*What to work on*.
Set down the full listing exactly as given. Any pictures are to be left out.

*** Supplied data Section Begins ***

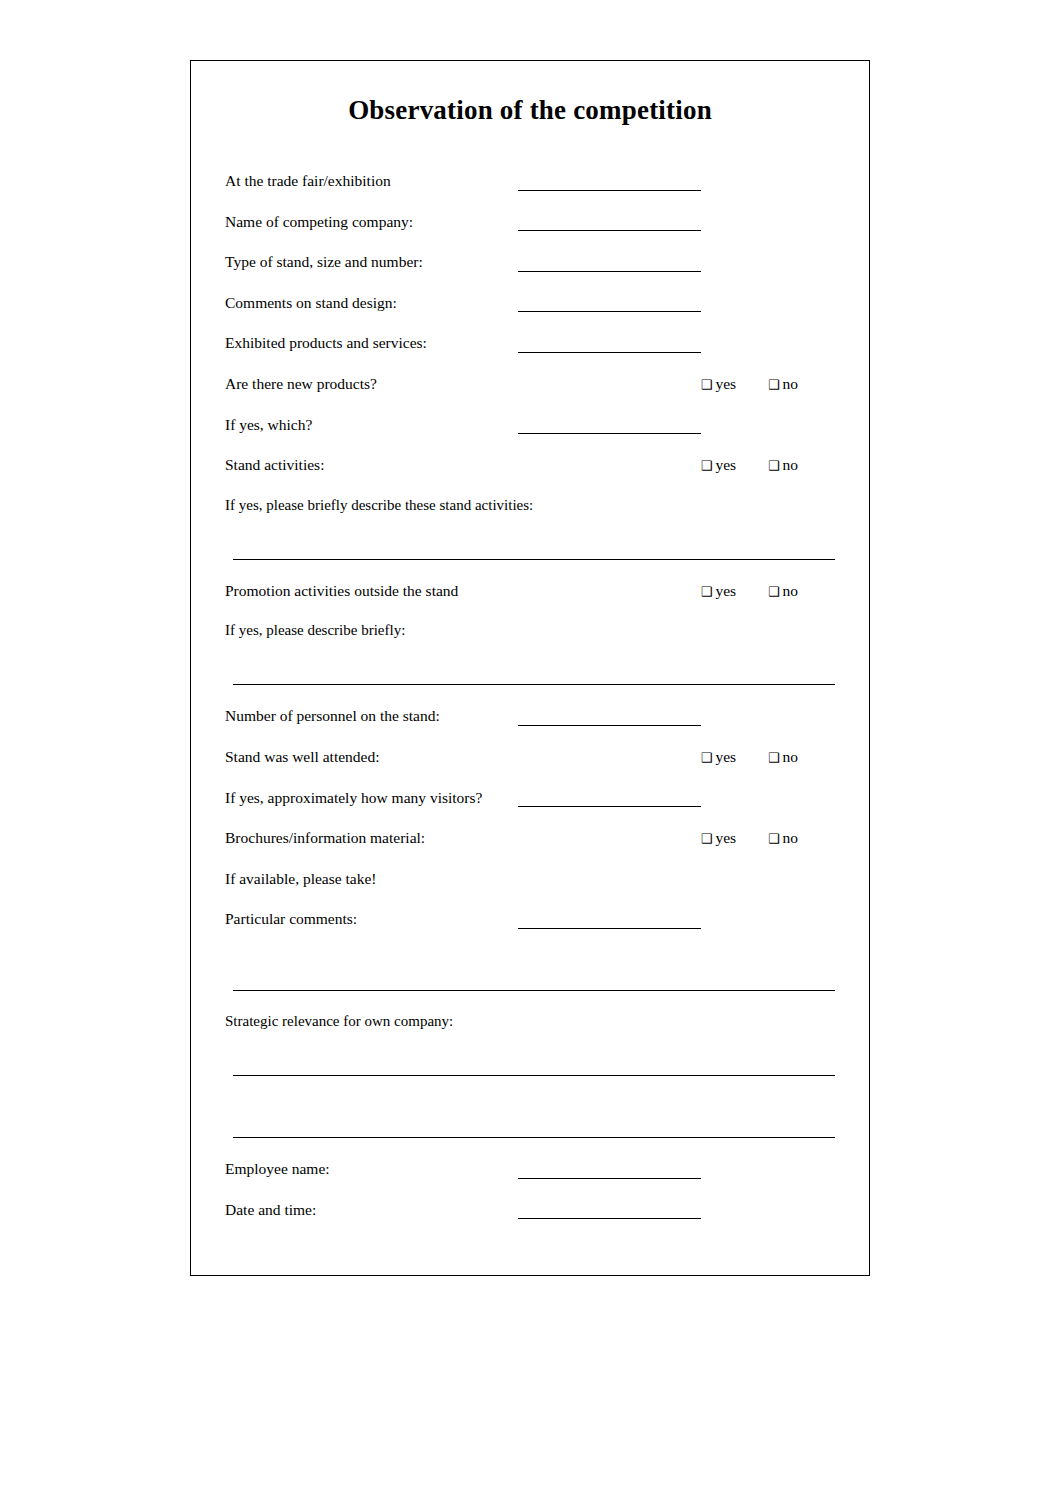Observation of the competition
| At the trade fair/exhibition | | | |
| Name of competing company: | | | |
| Type of stand, size and number: | | | |
| Comments on stand design: | | | |
| Exhibited products and services: | | | |
| Are there new products? | | ❑ yes | ❑ no |
| If yes, which? | | | |
| Stand activities: | | ❑ yes | ❑ no |
If yes, please briefly describe these stand activities:
| Promotion activities outside the stand | | ❑ yes | ❑ no |
If yes, please describe briefly:
| Number of personnel on the stand: | | | |
| Stand was well attended: | | ❑ yes | ❑ no |
| If yes, approximately how many visitors? | | | |
| Brochures/information material: | | ❑ yes | ❑ no |
| If available, please take! | | | |
| Particular comments: | | | |
Strategic relevance for own company:
| Employee name: | | | |
| Date and time: | | | |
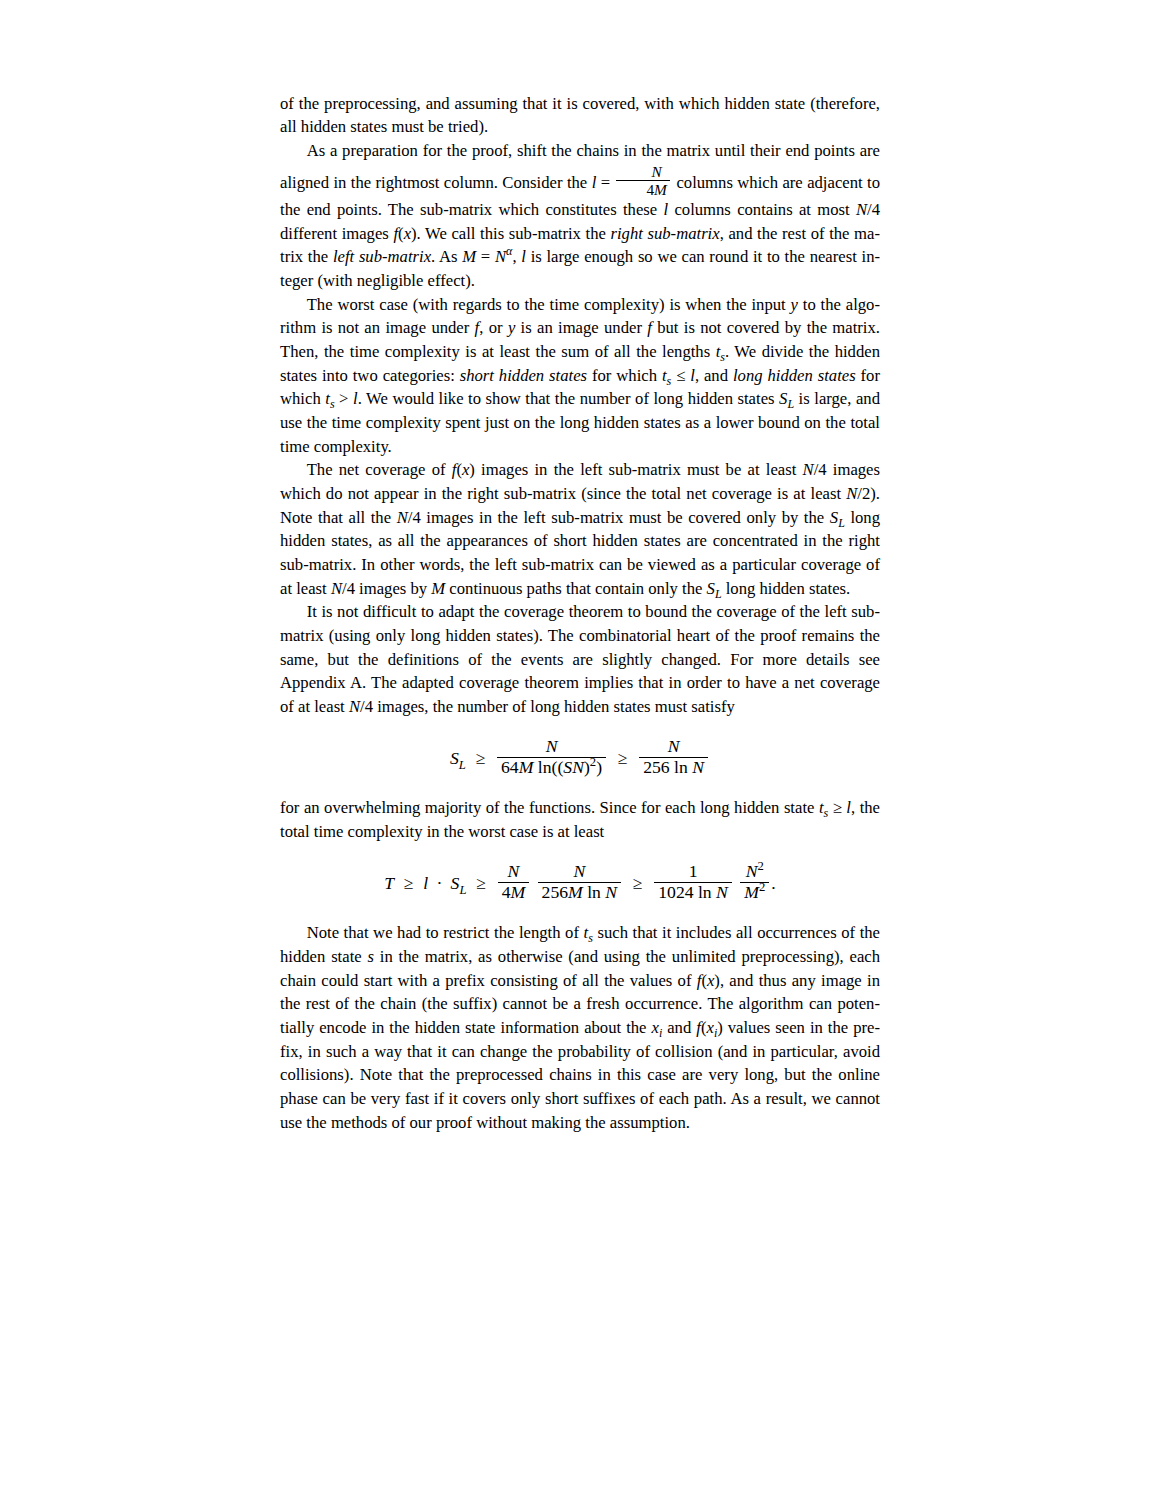of the preprocessing, and assuming that it is covered, with which hidden state (therefore, all hidden states must be tried).
As a preparation for the proof, shift the chains in the matrix until their end points are aligned in the rightmost column. Consider the l = N 4M columns which are adjacent to the end points. The sub-matrix which constitutes these l columns contains at most N/4 different images f(x). We call this sub-matrix the right sub-matrix, and the rest of the matrix the left sub-matrix. As M = Nα, l is large enough so we can round it to the nearest integer (with negligible effect).
The worst case (with regards to the time complexity) is when the input y to the algorithm is not an image under f, or y is an image under f but is not covered by the matrix. Then, the time complexity is at least the sum of all the lengths ts. We divide the hidden states into two categories: short hidden states for which ts ≤ l, and long hidden states for which ts > l. We would like to show that the number of long hidden states SL is large, and use the time complexity spent just on the long hidden states as a lower bound on the total time complexity.
The net coverage of f(x) images in the left sub-matrix must be at least N/4 images which do not appear in the right sub-matrix (since the total net coverage is at least N/2). Note that all the N/4 images in the left sub-matrix must be covered only by the SL long hidden states, as all the appearances of short hidden states are concentrated in the right sub-matrix. In other words, the left sub-matrix can be viewed as a particular coverage of at least N/4 images by M continuous paths that contain only the SL long hidden states.
It is not difficult to adapt the coverage theorem to bound the coverage of the left sub-matrix (using only long hidden states). The combinatorial heart of the proof remains the same, but the definitions of the events are slightly changed. For more details see Appendix A. The adapted coverage theorem implies that in order to have a net coverage of at least N/4 images, the number of long hidden states must satisfy
SL ≥ N 64M ln((SN)2) ≥ N 256 ln N
for an overwhelming majority of the functions. Since for each long hidden state ts ≥ l, the total time complexity in the worst case is at least
T ≥ l · SL ≥ N 4M N 256M ln N ≥ 11024 ln N N2 M2.
Note that we had to restrict the length of ts such that it includes all occurrences of the hidden state s in the matrix, as otherwise (and using the unlimited preprocessing), each chain could start with a prefix consisting of all the values of f(x), and thus any image in the rest of the chain (the suffix) cannot be a fresh occurrence. The algorithm can potentially encode in the hidden state information about the xi and f(xi) values seen in the prefix, in such a way that it can change the probability of collision (and in particular, avoid collisions). Note that the preprocessed chains in this case are very long, but the online phase can be very fast if it covers only short suffixes of each path. As a result, we cannot use the methods of our proof without making the assumption.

*** Supplied data Section Ends ***

*Solution to the problem*.
Observation of the competition
| At the trade fair/exhibition | | | |
| Name of competing company: | | | |
| Type of stand, size and number: | | | |
| Comments on stand design: | | | |
| Exhibited products and services: | | | |
| Are there new products? | | ❑ yes | ❑ no |
| If yes, which? | | | |
| Stand activities: | | ❑ yes | ❑ no |
If yes, please briefly describe these stand activities:
| Promotion activities outside the stand | | ❑ yes | ❑ no |
If yes, please describe briefly:
| Number of personnel on the stand: | | | |
| Stand was well attended: | | ❑ yes | ❑ no |
| If yes, approximately how many visitors? | | | |
| Brochures/information material: | | ❑ yes | ❑ no |
| If available, please take! | | | |
| Particular comments: | | | |
Strategic relevance for own company:
| Employee name: | | | |
| Date and time: | | | |
of the preprocessing, and assuming that it is covered, with which hidden state (therefore, all hidden states must be tried).
As a preparation for the proof, shift the chains in the matrix until their end points are aligned in the rightmost column. Consider the l = N 4M columns which are adjacent to the end points. The sub-matrix which constitutes these l columns contains at most N/4 different images f(x). We call this sub-matrix the right sub-matrix, and the rest of the matrix the left sub-matrix. As M = Nα, l is large enough so we can round it to the nearest integer (with negligible effect).
The worst case (with regards to the time complexity) is when the input y to the algorithm is not an image under f, or y is an image under f but is not covered by the matrix. Then, the time complexity is at least the sum of all the lengths ts. We divide the hidden states into two categories: short hidden states for which ts ≤ l, and long hidden states for which ts > l. We would like to show that the number of long hidden states SL is large, and use the time complexity spent just on the long hidden states as a lower bound on the total time complexity.
The net coverage of f(x) images in the left sub-matrix must be at least N/4 images which do not appear in the right sub-matrix (since the total net coverage is at least N/2). Note that all the N/4 images in the left sub-matrix must be covered only by the SL long hidden states, as all the appearances of short hidden states are concentrated in the right sub-matrix. In other words, the left sub-matrix can be viewed as a particular coverage of at least N/4 images by M continuous paths that contain only the SL long hidden states.
It is not difficult to adapt the coverage theorem to bound the coverage of the left sub-matrix (using only long hidden states). The combinatorial heart of the proof remains the same, but the definitions of the events are slightly changed. For more details see Appendix A. The adapted coverage theorem implies that in order to have a net coverage of at least N/4 images, the number of long hidden states must satisfy
SL ≥ N 64M ln((SN)2) ≥ N 256 ln N
for an overwhelming majority of the functions. Since for each long hidden state ts ≥ l, the total time complexity in the worst case is at least
T ≥ l · SL ≥ N 4M N 256M ln N ≥ 11024 ln N N2 M2.
Note that we had to restrict the length of ts such that it includes all occurrences of the hidden state s in the matrix, as otherwise (and using the unlimited preprocessing), each chain could start with a prefix consisting of all the values of f(x), and thus any image in the rest of the chain (the suffix) cannot be a fresh occurrence. The algorithm can potentially encode in the hidden state information about the xi and f(xi) values seen in the prefix, in such a way that it can change the probability of collision (and in particular, avoid collisions). Note that the preprocessed chains in this case are very long, but the online phase can be very fast if it covers only short suffixes of each path. As a result, we cannot use the methods of our proof without making the assumption.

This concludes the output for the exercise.